*Task to complete*. Could you update the source data below so that every "FA Score" becomes "Fundamental Score", with nothing else changed? Leave the picture out of your answer.

(Source data)
....
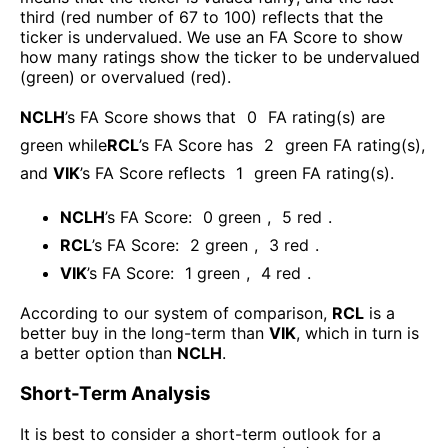
third (red number of 67 to 100) reflects that the
ticker is undervalued. We use an FA Score to show
how many ratings show the ticker to be undervalued
(green) or overvalued (red).
NCLH
’s FA Score shows that
0
FA rating(s) are
green while
RCL
’s FA Score has
2
green FA rating(s)
,
and
VIK
’s FA Score reflects
1
green FA rating(s).
NCLH
’s FA Score:
0
green
,
5
red
.
RCL
’s FA Score:
2
green
,
3
red
.
VIK
’s FA Score:
1
green
,
4
red
.
According to our system of comparison,
RCL
is a
better buy in the long-term than
VIK
, which in turn is
a better option than
NCLH
.
Short-Term Analysis
It is best to consider a short-term outlook for a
....
*Answer area*.
third (red number of 67 to 100) reflects that the
ticker is undervalued. We use an Fundamental Score to show
how many ratings show the ticker to be undervalued
(green) or overvalued (red).
NCLH
’s Fundamental Score shows that
0
FA rating(s) are
green while
RCL
’s Fundamental Score has
2
green FA rating(s)
,
and
VIK
’s Fundamental Score reflects
1
green FA rating(s).
NCLH
’s Fundamental Score:
0
green
,
5
red
.
RCL
’s Fundamental Score:
2
green
,
3
red
.
VIK
’s Fundamental Score:
1
green
,
4
red
.
According to our system of comparison,
RCL
is a
better buy in the long-term than
VIK
, which in turn is
a better option than
NCLH
.
Short-Term Analysis
It is best to consider a short-term outlook for a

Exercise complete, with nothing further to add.